Lung cancer is the leading cause of cancer-related deaths among American Indian and Alaska Native (AI/AN) individuals, where lung cancer incidence remains disproportionately high compared to other racial and ethnic groups in the United States. This disparity is particularly alarming given that AI/AN populations also experience the highest rates of cigarette smoking, a key risk factor for lung cancer. While lung cancer incidence has been decreasing in the general U.S. population, AI/AN communities have seen slower declines, especially in regions like the Northern and Southern Plains, Alaska, and the Pacific Coast.
However, despite the clear risk, AI/AN individuals face numerous challenges in accessing preventive care, including lung cancer screening (LCS) and smoking cessation services. Lung cancer screening using low-dose chest CT scans has been shown to reduce lung cancer mortality by up to 20% when combined with smoking cessation efforts, and LCS is recommended for people with significant smoking histories. Despite these recommendations, uptake of LCS among AI/AN populations is notably low. Studies have suggested that various social determinants—such as healthcare access, medical mistrust, and a lack of culturally-appropriate resources—contribute to these lower screening rates. For AI/AN people living in urban areas, these challenges are even more pronounced, as many receive care outside of traditional tribal healthcare settings, where culturally appropriate care may be more readily available.

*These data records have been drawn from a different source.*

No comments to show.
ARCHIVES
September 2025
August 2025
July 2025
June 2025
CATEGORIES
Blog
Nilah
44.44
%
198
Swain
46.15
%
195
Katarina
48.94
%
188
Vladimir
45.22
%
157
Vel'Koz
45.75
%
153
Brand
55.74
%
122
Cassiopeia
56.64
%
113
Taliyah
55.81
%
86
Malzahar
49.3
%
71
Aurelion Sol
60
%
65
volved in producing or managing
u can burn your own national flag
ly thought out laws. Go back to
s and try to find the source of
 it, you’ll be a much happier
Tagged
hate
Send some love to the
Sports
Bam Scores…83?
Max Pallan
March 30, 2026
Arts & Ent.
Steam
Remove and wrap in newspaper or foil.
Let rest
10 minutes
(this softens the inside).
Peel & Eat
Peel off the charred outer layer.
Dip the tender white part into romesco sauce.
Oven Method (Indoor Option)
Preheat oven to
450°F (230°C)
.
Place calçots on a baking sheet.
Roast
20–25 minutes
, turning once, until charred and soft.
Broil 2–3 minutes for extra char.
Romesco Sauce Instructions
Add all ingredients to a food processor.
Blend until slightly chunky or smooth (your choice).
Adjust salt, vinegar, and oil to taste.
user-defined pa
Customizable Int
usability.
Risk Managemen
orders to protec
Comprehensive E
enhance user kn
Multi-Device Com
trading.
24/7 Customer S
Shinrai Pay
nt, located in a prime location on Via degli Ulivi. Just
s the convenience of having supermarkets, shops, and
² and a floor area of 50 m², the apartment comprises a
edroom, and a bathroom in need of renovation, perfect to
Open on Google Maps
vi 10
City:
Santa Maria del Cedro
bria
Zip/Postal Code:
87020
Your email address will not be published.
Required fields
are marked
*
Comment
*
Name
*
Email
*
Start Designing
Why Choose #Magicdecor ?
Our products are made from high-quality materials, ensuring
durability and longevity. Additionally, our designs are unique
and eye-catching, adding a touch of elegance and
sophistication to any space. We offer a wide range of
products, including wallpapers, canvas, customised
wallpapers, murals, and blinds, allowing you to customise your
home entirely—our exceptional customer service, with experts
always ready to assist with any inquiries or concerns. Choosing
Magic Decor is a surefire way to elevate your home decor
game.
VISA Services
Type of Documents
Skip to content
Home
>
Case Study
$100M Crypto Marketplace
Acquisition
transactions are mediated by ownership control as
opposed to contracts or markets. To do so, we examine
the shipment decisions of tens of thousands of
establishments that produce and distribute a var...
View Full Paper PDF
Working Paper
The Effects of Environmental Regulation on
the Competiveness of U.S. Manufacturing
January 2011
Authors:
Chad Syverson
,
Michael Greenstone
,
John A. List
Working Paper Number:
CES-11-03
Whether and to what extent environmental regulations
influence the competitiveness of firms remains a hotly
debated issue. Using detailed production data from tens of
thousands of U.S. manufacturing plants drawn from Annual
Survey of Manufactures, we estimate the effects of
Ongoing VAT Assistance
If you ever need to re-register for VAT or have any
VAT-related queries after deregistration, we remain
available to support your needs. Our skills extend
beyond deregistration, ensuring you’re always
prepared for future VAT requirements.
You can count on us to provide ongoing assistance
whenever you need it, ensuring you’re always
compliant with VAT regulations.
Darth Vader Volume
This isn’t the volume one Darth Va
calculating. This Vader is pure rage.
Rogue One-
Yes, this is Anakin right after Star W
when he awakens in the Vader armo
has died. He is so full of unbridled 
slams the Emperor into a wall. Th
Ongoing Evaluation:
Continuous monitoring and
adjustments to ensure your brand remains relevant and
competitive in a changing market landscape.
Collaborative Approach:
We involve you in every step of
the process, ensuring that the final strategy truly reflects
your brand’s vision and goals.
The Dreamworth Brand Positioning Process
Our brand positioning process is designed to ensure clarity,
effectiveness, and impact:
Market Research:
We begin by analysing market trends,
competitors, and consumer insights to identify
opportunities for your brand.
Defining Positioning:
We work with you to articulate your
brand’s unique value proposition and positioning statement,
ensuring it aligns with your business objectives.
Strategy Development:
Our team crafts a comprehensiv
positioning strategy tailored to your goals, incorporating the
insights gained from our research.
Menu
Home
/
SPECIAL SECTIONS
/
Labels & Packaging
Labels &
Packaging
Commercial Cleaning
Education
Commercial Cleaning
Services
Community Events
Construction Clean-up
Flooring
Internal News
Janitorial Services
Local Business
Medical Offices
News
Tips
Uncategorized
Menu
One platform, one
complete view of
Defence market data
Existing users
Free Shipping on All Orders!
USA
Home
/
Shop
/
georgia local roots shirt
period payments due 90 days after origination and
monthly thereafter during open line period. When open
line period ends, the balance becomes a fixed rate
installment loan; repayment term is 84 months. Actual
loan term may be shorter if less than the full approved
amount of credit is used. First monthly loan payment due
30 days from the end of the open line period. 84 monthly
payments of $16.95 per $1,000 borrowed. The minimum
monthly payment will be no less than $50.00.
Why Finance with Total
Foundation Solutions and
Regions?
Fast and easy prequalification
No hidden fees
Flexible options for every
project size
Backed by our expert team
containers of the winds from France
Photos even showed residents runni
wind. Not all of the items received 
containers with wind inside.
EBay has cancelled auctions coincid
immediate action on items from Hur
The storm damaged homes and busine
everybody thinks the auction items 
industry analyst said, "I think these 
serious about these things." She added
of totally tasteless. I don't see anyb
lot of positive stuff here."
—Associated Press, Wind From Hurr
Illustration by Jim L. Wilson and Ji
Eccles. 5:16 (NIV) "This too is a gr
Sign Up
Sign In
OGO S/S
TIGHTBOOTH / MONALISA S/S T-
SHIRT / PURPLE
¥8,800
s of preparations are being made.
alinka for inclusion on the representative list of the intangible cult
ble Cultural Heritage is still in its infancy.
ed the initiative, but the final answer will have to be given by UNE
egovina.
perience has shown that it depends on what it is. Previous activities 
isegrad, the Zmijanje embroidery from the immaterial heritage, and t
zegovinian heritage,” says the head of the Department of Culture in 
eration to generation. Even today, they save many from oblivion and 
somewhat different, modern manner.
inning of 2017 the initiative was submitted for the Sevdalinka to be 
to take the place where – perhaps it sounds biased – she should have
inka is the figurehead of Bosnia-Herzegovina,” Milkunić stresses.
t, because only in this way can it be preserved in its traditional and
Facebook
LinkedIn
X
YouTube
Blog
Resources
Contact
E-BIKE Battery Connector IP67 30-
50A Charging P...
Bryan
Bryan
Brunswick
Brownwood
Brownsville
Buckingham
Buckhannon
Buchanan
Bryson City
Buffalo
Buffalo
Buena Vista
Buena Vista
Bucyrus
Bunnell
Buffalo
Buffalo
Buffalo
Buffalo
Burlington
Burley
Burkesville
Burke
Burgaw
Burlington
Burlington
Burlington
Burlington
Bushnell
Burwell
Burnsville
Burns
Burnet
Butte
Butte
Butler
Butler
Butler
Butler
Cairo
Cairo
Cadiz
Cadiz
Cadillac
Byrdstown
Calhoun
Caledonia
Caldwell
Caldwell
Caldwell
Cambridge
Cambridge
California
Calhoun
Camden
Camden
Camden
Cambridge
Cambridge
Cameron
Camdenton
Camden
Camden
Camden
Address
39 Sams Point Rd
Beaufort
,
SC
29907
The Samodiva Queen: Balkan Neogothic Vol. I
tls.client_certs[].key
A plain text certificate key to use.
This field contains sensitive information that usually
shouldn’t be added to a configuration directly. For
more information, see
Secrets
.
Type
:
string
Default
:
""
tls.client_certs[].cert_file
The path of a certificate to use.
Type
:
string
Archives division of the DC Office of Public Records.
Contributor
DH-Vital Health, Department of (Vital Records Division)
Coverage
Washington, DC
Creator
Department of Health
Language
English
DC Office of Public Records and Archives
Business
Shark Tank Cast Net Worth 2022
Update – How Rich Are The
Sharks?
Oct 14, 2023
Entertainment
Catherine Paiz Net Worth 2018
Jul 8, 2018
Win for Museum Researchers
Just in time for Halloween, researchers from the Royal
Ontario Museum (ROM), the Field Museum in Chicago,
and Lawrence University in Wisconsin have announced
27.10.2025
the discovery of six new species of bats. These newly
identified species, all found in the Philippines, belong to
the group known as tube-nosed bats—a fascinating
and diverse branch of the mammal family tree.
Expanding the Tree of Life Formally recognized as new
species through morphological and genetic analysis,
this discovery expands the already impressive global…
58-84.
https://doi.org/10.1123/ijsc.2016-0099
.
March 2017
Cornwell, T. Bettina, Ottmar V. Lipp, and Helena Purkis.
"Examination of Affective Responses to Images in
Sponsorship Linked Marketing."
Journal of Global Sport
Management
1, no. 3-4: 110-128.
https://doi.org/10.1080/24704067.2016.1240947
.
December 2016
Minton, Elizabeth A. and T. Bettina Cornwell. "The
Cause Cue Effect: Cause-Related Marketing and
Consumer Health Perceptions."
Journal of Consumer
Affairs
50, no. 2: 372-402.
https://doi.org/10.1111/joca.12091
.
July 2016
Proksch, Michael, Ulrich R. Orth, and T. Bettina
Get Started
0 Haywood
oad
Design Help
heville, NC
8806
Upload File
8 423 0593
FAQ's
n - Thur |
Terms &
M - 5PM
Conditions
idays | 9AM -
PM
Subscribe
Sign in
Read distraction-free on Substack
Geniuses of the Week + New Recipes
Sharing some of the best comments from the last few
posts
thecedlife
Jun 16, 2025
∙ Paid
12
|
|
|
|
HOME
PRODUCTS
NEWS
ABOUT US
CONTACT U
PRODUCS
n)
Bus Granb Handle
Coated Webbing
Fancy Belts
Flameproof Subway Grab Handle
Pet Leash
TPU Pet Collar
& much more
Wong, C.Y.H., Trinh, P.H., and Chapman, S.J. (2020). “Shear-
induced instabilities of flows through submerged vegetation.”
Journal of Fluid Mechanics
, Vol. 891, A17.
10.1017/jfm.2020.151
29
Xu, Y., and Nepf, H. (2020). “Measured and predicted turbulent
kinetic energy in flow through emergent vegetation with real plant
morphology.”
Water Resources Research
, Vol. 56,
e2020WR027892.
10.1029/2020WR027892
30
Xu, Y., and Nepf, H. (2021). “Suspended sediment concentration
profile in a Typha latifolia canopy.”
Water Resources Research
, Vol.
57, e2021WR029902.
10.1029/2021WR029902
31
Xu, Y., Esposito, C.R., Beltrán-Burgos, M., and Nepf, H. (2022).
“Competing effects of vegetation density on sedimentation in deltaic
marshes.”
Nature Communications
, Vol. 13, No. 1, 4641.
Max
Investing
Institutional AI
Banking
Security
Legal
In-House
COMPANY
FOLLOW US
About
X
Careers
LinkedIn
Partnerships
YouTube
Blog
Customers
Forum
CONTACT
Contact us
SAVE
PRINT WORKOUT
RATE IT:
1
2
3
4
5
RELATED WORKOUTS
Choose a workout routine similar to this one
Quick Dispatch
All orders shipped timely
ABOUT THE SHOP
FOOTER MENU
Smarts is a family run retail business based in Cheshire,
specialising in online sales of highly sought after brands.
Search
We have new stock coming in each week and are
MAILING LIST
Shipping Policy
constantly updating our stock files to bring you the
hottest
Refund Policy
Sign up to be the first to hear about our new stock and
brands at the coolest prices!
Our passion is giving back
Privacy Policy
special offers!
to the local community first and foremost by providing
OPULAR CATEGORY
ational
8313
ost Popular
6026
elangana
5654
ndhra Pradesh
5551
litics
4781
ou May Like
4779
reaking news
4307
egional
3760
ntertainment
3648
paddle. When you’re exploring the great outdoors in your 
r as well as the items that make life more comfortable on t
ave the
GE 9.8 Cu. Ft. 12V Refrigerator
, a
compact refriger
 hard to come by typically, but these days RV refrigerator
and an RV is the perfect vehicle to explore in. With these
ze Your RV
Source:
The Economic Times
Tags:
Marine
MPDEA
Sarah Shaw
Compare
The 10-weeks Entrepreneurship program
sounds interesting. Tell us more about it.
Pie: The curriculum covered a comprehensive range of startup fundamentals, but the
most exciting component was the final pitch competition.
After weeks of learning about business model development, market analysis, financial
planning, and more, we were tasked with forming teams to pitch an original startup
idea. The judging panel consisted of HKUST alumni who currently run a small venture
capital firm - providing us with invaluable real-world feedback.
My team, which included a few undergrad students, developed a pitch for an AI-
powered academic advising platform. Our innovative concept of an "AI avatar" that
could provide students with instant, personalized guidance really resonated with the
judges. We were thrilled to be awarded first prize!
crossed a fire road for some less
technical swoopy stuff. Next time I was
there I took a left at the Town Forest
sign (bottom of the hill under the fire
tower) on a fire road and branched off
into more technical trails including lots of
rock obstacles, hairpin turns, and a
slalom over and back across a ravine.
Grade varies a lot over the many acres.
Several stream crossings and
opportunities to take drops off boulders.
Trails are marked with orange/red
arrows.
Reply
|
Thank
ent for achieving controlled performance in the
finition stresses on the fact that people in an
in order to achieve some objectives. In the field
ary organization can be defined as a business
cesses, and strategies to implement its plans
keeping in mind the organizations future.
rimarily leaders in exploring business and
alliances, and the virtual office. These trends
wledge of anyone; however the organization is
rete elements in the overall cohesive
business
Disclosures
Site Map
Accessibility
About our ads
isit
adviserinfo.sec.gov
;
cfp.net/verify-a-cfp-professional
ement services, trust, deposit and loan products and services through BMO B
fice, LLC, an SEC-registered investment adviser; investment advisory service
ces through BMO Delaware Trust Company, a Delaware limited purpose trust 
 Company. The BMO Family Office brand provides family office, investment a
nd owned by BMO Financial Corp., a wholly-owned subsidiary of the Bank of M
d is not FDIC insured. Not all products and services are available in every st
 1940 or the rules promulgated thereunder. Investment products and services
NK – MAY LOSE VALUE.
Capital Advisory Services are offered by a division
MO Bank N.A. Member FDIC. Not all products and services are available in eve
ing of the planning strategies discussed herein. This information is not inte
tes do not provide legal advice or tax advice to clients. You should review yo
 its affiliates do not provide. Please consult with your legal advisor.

A recent study published in Preventive Medicine Report by Dr. Matthew Triplette, Ursula Tsosie and colleagues aimed to identify the barriers and facilitators that affect AI/AN individuals’ participation in lung cancer preventive care, specifically focusing on lung cancer screening and smoking cessation programs. This research is particularly important because it fills a significant gap in the literature by addressing the unique challenges faced by AI/AN individuals living in urban environments. These individuals often encounter limited access to culturally tailored healthcare services, compounded by experiences of discrimination within the healthcare system.
The researchers employed a mixed-methods approach that combined qualitative discussions and quantitative surveys conducted in Seattle, Washington. The study engaged AI/AN participants aged 40 or older who had a history of smoking for at least 10 years. Data collection included surveys that addressed participants' demographics, tobacco use history, health literacy, and attitudes toward LCS. The qualitative component involved focus groups and interviews that provided deeper insights into participants' personal experiences with tobacco use, their interactions with the healthcare system, and their preferences for preventive care delivery.